*Instructions to follow:*
Render the lines below as a Markdown table with the columns n and Line. Give each line its own row, numbered in order, and leave out any blank lines.
━━━━━━━━
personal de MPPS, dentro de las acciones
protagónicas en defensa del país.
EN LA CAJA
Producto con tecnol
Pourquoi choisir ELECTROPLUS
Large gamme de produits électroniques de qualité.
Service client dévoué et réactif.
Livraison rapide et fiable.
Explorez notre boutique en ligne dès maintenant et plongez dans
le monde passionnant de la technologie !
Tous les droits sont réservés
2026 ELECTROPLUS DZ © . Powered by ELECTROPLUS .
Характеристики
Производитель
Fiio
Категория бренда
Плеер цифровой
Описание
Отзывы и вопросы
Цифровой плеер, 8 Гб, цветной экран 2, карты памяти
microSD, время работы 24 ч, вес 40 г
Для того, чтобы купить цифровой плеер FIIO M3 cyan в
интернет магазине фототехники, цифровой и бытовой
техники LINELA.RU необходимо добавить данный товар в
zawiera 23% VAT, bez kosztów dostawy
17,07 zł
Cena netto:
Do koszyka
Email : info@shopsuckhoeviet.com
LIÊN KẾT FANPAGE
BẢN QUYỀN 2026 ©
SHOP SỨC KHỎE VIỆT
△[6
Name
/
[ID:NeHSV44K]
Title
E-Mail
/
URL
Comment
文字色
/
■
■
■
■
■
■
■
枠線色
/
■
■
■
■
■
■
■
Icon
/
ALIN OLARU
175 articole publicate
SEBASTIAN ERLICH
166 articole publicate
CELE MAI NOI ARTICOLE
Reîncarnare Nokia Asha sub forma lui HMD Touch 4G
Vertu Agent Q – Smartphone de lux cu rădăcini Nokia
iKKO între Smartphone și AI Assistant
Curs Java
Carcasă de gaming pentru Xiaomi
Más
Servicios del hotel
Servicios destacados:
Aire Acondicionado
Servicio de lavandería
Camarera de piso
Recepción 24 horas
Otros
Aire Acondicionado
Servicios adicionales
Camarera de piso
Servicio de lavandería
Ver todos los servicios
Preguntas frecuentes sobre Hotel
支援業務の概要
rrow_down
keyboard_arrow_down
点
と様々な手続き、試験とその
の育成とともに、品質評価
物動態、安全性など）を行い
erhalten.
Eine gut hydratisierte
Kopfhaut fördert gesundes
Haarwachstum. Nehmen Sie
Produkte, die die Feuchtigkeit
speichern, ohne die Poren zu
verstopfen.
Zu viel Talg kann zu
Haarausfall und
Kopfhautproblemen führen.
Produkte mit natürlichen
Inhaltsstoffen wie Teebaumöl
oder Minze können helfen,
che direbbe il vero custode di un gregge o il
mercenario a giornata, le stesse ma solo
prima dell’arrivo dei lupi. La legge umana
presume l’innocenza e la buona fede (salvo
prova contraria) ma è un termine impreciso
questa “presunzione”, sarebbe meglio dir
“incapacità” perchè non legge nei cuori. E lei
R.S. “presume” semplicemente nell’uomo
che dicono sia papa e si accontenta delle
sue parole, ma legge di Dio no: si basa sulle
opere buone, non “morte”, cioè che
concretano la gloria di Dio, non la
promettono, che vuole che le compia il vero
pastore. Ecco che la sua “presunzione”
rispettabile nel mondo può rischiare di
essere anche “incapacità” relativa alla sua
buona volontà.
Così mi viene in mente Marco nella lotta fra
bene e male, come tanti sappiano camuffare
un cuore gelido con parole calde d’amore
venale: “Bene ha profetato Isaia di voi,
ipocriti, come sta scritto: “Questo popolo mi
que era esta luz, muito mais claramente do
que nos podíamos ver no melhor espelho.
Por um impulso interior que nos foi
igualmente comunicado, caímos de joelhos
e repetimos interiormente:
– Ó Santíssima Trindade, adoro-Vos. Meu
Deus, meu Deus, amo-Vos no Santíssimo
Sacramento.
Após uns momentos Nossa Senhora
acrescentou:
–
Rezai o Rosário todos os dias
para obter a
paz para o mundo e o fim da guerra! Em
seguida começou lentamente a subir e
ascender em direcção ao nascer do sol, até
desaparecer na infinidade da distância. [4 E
━━━━━━━━
*Response to the task:*
| n | Line |
|---|---|
| 1 | personal de MPPS, dentro de las acciones |
| 2 | protagónicas en defensa del país. |
| 3 | EN LA CAJA |
| 4 | Producto con tecnol |
| 5 | Pourquoi choisir ELECTROPLUS |
| 6 | Large gamme de produits électroniques de qualité. |
| 7 | Service client dévoué et réactif. |
| 8 | Livraison rapide et fiable. |
| 9 | Explorez notre boutique en ligne dès maintenant et plongez dans |
| 10 | le monde passionnant de la technologie ! |
| 11 | Tous les droits sont réservés |
| 12 | 2026 ELECTROPLUS DZ © . Powered by ELECTROPLUS . |
| 13 | Характеристики |
| 14 | Производитель |
| 15 | Fiio |
| 16 | Категория бренда |
| 17 | Плеер цифровой |
| 18 | Описание |
| 19 | Отзывы и вопросы |
| 20 | Цифровой плеер, 8 Гб, цветной экран 2, карты памяти |
| 21 | microSD, время работы 24 ч, вес 40 г |
| 22 | Для того, чтобы купить цифровой плеер FIIO M3 cyan в |
| 23 | интернет магазине фототехники, цифровой и бытовой |
| 24 | техники LINELA.RU необходимо добавить данный товар в |
| 25 | zawiera 23% VAT, bez kosztów dostawy |
| 26 | 17,07 zł |
| 27 | Cena netto: |
| 28 | Do koszyka |
| 29 | Email : info@shopsuckhoeviet.com |
| 30 | LIÊN KẾT FANPAGE |
| 31 | BẢN QUYỀN 2026 © |
| 32 | SHOP SỨC KHỎE VIỆT |
| 33 | △[6 |
| 34 | Name |
| 35 | / |
| 36 | [ID:NeHSV44K] |
| 37 | Title |
| 38 | E-Mail |
| 39 | / |
| 40 | URL |
| 41 | Comment |
| 42 | 文字色 |
| 43 | / |
| 44 | ■ |
| 45 | ■ |
| 46 | ■ |
| 47 | ■ |
| 48 | ■ |
| 49 | ■ |
| 50 | ■ |
| 51 | 枠線色 |
| 52 | / |
| 53 | ■ |
| 54 | ■ |
| 55 | ■ |
| 56 | ■ |
| 57 | ■ |
| 58 | ■ |
| 59 | ■ |
| 60 | Icon |
| 61 | / |
| 62 | ALIN OLARU |
| 63 | 175 articole publicate |
| 64 | SEBASTIAN ERLICH |
| 65 | 166 articole publicate |
| 66 | CELE MAI NOI ARTICOLE |
| 67 | Reîncarnare Nokia Asha sub forma lui HMD Touch 4G |
| 68 | Vertu Agent Q – Smartphone de lux cu rădăcini Nokia |
| 69 | iKKO între Smartphone și AI Assistant |
| 70 | Curs Java |
| 71 | Carcasă de gaming pentru Xiaomi |
| 72 | Más |
| 73 | Servicios del hotel |
| 74 | Servicios destacados: |
| 75 | Aire Acondicionado |
| 76 | Servicio de lavandería |
| 77 | Camarera de piso |
| 78 | Recepción 24 horas |
| 79 | Otros |
| 80 | Aire Acondicionado |
| 81 | Servicios adicionales |
| 82 | Camarera de piso |
| 83 | Servicio de lavandería |
| 84 | Ver todos los servicios |
| 85 | Preguntas frecuentes sobre Hotel |
| 86 | 支援業務の概要 |
| 87 | rrow_down |
| 88 | keyboard_arrow_down |
| 89 | 点 |
| 90 | と様々な手続き、試験とその |
| 91 | の育成とともに、品質評価 |
| 92 | 物動態、安全性など）を行い |
| 93 | erhalten. |
| 94 | Eine gut hydratisierte |
| 95 | Kopfhaut fördert gesundes |
| 96 | Haarwachstum. Nehmen Sie |
| 97 | Produkte, die die Feuchtigkeit |
| 98 | speichern, ohne die Poren zu |
| 99 | verstopfen. |
| 100 | Zu viel Talg kann zu |
| 101 | Haarausfall und |
| 102 | Kopfhautproblemen führen. |
| 103 | Produkte mit natürlichen |
| 104 | Inhaltsstoffen wie Teebaumöl |
| 105 | oder Minze können helfen, |
| 106 | che direbbe il vero custode di un gregge o il |
| 107 | mercenario a giornata, le stesse ma solo |
| 108 | prima dell’arrivo dei lupi. La legge umana |
| 109 | presume l’innocenza e la buona fede (salvo |
| 110 | prova contraria) ma è un termine impreciso |
| 111 | questa “presunzione”, sarebbe meglio dir |
| 112 | “incapacità” perchè non legge nei cuori. E lei |
| 113 | R.S. “presume” semplicemente nell’uomo |
| 114 | che dicono sia papa e si accontenta delle |
| 115 | sue parole, ma legge di Dio no: si basa sulle |
| 116 | opere buone, non “morte”, cioè che |
| 117 | concretano la gloria di Dio, non la |
| 118 | promettono, che vuole che le compia il vero |
| 119 | pastore. Ecco che la sua “presunzione” |
| 120 | rispettabile nel mondo può rischiare di |
| 121 | essere anche “incapacità” relativa alla sua |
| 122 | buona volontà. |
| 123 | Così mi viene in mente Marco nella lotta fra |
| 124 | bene e male, come tanti sappiano camuffare |
| 125 | un cuore gelido con parole calde d’amore |
| 126 | venale: “Bene ha profetato Isaia di voi, |
| 127 | ipocriti, come sta scritto: “Questo popolo mi |
| 128 | que era esta luz, muito mais claramente do |
| 129 | que nos podíamos ver no melhor espelho. |
| 130 | Por um impulso interior que nos foi |
| 131 | igualmente comunicado, caímos de joelhos |
| 132 | e repetimos interiormente: |
| 133 | – Ó Santíssima Trindade, adoro-Vos. Meu |
| 134 | Deus, meu Deus, amo-Vos no Santíssimo |
| 135 | Sacramento. |
| 136 | Após uns momentos Nossa Senhora |
| 137 | acrescentou: |
| 138 | – |
| 139 | Rezai o Rosário todos os dias |
| 140 | para obter a |
| 141 | paz para o mundo e o fim da guerra! Em |
| 142 | seguida começou lentamente a subir e |
| 143 | ascender em direcção ao nascer do sol, até |
| 144 | desaparecer na infinidade da distância. [4 E |